### Excerpt to read
It is worth mentioning that further increase of the excitation fluence will damage the graphene sample. The highest equilibrium temperature reached is 2,400 K, which is close to the stability limit of suspended CVD graphene (38), thus further verifying the validity of the estimated temperature.

As mentioned above, the intensity change in the transmission geometry adopted can mainly probe in-plane atomic vibrations. Nevertheless, out-of-plane deformation effectively modifies the projected atomic position (or unit cell) in the basal plane. It is thus possible to study out-of-plane fluctuations by monitoring the position change of Bragg reflections. To eliminate the effect of the transient electric field (TEF) (39) on the peak position, we extract the Brillouin zone area A, as schematically shown in Fig. 3A (Inset) instead of the absolute peak position. This method is indeed effective because the TEF shifts each Bragg reflection of the same amount along the same direction in the detector plane. The transient behavior of A can then be converted into the strain dynamics of the unit cell via ε(t)0.5(A(t)/A01), as shown in Fig. 3A, where A0 is the zone area before optical excitation and ε is the in-plane strain. Differently from the case of the diffraction intensity, the strain dynamics show a more unique behavior, composed of an initial ultrafast expansion and a following slower contraction.

Fig. 3.

Fig. 3.

### Task goal
Can you quote the graphene passage word for word, from "It is worth" to "the estimated temperature."?

### Given entries
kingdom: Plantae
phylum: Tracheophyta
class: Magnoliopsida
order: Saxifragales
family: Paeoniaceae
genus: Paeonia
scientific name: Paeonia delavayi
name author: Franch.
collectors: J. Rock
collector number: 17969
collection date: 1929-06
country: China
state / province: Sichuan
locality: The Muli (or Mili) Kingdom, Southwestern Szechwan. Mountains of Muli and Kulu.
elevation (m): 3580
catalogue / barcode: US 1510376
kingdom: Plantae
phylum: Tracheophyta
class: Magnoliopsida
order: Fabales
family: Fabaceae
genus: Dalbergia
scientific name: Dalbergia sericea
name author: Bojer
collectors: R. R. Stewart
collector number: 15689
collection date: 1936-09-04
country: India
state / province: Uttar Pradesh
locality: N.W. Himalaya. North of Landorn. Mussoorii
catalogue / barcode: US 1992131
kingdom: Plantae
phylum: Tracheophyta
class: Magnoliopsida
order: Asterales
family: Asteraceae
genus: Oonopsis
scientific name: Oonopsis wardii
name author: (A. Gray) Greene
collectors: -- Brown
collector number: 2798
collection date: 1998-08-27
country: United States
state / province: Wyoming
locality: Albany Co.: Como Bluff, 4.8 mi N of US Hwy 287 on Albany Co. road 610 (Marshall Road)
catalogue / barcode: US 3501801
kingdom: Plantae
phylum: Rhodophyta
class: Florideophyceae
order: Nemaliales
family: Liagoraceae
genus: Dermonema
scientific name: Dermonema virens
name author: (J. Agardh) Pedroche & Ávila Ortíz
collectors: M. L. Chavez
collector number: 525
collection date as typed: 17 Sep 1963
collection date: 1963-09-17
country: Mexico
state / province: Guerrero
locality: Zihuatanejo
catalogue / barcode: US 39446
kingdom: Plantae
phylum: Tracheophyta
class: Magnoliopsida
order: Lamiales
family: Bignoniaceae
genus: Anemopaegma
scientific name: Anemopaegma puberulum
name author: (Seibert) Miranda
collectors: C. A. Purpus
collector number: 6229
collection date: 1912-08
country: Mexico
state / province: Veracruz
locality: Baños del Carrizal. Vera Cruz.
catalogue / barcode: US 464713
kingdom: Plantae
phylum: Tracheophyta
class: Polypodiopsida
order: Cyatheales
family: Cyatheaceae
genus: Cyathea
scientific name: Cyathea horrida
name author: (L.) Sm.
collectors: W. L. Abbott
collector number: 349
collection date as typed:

### Answer for the task
It is worth mentioning that further increase of the excitation fluence will damage the graphene sample. The highest equilibrium temperature reached is 2,400 K, which is close to the stability limit of suspended CVD graphene (38), thus further verifying the validity of the estimated temperature.